#### [Elenco dei compiti]
1 – Ricopia parola per parola la parte del brano sugli imprenditori italiani in Cina che comincia con le parole "Un’altra questione strategica" e si ferma dopo "di aziende manifatturiere.".
2 – Scrivi il seguito del brano sugli imprenditori italiani in Cina, riprendendo subito dopo la sua ultima frase.

#### [Brano scelto]
_____

Un’altra questione strategica riguarda il ruolo degli imprenditori italiani in Cina. Uno studio commissionato proprio dalla Camera di Commercio nel 2018 (Italian Business in China Survey 2018, on line sul sito www.cameraitacina.com), ha rilevato che gli imprenditori italiani che decidono di lavorare in Cina sono interessati soprattutto al settore manifatturiero. La metà di loro, il 51,1 per cento, inizia a operare nel mercato cinese con una società interamente propria al cento per cento, mentre solo una minoranza decide di aprire uffici di rappresentanza (9,4 per cento) o joint-ventures con un’azienda cinese (8,6 per cento). Le zone preferite sono Shanghai, centro nevralgico economico-finanziario della Cina, e il Guangdong, provincia cinese che si distingue per la forte presenza di aziende manifatturiere.
Del made in Italy che cosa domandano i consumatori cinesi? Dando per scontata la forte attenzione verso i prodotti della nostra tradizione: moda, pelli, accessori, vino e cibo, l’Italia spicca per la sua competenza tecnologica.

_____

Voci della raccolta:
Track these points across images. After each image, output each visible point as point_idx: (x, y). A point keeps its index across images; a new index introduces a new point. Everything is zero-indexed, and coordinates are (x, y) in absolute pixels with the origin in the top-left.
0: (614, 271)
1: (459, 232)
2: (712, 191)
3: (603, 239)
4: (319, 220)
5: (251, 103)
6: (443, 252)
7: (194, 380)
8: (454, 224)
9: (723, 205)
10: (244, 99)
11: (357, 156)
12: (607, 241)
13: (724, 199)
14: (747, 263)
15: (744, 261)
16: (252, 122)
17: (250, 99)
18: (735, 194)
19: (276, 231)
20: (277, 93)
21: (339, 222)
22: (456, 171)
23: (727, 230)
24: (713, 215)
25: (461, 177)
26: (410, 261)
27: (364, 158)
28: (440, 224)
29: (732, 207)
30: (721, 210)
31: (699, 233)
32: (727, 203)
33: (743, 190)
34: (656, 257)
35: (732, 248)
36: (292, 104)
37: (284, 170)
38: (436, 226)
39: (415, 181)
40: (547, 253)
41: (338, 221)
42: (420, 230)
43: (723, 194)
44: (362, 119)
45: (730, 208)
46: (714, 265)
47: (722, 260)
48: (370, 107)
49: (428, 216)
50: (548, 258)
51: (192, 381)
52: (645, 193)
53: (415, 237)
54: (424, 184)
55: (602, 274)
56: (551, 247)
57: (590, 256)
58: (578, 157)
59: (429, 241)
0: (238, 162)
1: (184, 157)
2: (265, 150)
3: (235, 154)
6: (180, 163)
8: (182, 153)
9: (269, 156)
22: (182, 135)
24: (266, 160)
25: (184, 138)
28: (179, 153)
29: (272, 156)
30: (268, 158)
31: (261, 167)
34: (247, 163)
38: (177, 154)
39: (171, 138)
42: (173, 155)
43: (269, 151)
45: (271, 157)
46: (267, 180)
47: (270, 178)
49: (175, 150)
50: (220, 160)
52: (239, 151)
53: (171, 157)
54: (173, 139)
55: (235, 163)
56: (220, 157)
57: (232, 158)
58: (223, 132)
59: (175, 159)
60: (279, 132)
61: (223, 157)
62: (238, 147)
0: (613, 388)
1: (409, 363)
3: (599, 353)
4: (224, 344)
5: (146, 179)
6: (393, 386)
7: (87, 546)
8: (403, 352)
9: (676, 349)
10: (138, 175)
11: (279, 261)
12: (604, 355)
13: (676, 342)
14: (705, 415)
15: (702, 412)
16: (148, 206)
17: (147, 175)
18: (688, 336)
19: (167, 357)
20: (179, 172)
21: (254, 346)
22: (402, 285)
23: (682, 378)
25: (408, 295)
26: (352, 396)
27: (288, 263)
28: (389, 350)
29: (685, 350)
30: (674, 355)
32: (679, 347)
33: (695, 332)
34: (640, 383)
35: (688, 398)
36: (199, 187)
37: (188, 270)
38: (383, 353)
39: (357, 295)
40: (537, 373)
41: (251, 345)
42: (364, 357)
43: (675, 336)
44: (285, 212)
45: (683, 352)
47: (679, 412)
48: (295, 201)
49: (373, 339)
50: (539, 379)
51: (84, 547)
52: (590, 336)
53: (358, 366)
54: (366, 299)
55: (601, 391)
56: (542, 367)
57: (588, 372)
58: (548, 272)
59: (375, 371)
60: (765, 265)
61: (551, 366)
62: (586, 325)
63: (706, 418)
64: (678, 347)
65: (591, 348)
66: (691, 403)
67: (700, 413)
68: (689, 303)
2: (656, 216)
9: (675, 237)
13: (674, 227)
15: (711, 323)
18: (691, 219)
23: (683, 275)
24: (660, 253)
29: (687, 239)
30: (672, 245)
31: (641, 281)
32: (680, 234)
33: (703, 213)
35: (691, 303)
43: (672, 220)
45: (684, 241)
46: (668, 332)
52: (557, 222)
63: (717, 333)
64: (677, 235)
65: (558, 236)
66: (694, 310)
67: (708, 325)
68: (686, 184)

_____

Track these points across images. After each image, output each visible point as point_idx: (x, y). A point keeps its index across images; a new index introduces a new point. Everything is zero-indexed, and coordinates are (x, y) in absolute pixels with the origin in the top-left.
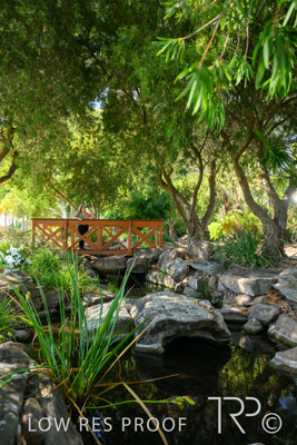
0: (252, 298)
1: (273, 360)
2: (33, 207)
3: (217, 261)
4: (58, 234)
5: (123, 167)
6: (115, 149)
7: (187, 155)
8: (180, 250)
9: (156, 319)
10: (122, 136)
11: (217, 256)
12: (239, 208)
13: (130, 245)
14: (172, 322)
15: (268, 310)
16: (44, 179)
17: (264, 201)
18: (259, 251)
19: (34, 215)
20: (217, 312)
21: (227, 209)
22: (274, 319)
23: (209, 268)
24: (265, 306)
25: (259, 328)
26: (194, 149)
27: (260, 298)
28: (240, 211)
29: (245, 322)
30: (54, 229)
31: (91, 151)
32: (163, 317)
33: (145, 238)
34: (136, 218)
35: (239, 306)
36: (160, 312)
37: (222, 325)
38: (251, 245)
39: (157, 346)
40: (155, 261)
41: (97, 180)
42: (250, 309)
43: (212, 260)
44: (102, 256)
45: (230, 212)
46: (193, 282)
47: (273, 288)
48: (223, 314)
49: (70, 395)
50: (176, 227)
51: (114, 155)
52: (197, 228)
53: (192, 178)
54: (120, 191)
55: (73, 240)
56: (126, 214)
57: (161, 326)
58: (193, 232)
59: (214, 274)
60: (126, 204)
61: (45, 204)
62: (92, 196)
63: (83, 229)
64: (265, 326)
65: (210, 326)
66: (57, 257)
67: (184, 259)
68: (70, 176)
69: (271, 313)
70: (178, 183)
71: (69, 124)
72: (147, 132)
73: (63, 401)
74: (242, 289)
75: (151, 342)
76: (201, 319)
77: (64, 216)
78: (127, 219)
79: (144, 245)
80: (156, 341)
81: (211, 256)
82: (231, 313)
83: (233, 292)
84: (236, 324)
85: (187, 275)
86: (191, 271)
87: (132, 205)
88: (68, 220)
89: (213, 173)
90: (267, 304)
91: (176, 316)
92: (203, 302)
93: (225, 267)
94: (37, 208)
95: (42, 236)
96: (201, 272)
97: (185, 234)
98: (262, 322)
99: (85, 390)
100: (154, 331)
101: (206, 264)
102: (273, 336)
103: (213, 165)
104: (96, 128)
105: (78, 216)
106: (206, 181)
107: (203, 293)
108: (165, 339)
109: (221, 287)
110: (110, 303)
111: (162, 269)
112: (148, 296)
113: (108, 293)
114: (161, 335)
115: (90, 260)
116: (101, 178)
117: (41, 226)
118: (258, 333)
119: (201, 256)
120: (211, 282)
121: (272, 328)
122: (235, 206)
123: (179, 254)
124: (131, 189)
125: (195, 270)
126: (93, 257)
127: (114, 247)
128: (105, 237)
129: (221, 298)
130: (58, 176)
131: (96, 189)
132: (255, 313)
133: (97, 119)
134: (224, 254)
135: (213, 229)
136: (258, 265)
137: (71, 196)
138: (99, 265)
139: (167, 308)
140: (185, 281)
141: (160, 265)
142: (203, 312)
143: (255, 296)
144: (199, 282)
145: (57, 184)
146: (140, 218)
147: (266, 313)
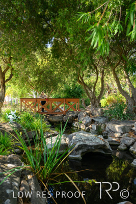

_____

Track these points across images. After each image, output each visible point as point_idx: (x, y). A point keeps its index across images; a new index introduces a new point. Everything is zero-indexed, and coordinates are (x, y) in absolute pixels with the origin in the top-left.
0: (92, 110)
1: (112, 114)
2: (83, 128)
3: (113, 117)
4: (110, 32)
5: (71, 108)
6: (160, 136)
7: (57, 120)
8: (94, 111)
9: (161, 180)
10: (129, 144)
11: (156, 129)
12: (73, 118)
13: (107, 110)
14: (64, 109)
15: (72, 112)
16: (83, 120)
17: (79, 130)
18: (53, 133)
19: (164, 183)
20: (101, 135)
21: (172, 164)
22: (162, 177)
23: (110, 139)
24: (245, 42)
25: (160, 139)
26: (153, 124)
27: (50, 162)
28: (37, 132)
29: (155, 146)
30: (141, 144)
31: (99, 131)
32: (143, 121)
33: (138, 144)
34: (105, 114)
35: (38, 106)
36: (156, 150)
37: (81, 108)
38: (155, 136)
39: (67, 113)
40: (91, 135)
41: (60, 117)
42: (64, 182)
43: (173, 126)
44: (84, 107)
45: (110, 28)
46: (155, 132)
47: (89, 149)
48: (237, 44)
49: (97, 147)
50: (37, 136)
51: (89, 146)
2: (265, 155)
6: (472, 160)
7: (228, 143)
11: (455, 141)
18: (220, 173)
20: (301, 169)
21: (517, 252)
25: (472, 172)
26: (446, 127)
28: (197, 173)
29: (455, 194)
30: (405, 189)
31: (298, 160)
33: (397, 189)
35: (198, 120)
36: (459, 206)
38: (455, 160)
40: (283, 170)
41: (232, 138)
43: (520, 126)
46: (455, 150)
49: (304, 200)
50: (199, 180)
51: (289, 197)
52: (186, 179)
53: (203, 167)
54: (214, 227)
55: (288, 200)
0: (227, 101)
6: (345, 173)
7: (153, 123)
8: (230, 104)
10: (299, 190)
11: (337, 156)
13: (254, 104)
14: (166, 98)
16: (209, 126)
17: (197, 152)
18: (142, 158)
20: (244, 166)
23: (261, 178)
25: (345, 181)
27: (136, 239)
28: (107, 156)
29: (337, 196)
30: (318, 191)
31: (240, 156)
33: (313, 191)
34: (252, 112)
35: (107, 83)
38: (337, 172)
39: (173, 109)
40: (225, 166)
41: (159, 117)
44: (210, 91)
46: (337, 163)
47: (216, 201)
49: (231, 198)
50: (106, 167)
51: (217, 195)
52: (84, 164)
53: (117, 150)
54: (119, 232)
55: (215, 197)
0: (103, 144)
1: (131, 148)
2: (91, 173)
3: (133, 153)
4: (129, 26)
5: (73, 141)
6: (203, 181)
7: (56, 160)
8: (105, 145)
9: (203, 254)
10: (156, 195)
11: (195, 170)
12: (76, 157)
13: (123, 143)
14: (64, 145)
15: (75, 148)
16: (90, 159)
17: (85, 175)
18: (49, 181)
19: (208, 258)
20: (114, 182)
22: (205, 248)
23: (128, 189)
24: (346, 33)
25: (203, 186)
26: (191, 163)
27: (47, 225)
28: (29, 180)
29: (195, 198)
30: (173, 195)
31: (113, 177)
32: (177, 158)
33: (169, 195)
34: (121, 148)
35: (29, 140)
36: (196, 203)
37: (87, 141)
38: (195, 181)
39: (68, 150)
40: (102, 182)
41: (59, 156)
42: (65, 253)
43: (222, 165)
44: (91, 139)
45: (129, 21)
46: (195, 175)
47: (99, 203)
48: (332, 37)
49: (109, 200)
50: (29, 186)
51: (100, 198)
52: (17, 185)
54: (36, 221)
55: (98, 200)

_____

#### [Risposte ai compiti]
1 –
Un’altra questione strategica riguarda il ruolo degli imprenditori italiani in Cina. Uno studio commissionato proprio dalla Camera di Commercio nel 2018 (Italian Business in China Survey 2018, on line sul sito www.cameraitacina.com), ha rilevato che gli imprenditori italiani che decidono di lavorare in Cina sono interessati soprattutto al settore manifatturiero. La metà di loro, il 51,1 per cento, inizia a operare nel mercato cinese con una società interamente propria al cento per cento, mentre solo una minoranza decide di aprire uffici di rappresentanza (9,4 per cento) o joint-ventures con un’azienda cinese (8,6 per cento). Le zone preferite sono Shanghai, centro nevralgico economico-finanziario della Cina, e il Guangdong, provincia cinese che si distingue per la forte presenza di aziende manifatturiere.

2 –
“Parliamo di prodotti specifici – puntualizza Cucino – che vanno dai farmaci e dalle attrezzature ospedaliere ai beni strumentali e alla meccanica di precisione, fino alla filiera ferroviaria che rappresenta un mercato in crescita, data l’estensione della rete ferroviaria cinese. In contemporanea, per tornare agli articoli preferiti dal consumatore medio, prevediamo un ulteriore sviluppo del settore agroalimentare – siamo i primi fornitori di cioccolato e di pasta – favorito anche da una continua attenzione da parte del ministero italiano delle Politiche agricole, alimentari, forestali e del turismo, supportata dalla rete diplomatica italiana in Cina, tramite i numerosi accordi stipulati tra i due Paesi, e volti ad ampliare l’export italiano””. (aise)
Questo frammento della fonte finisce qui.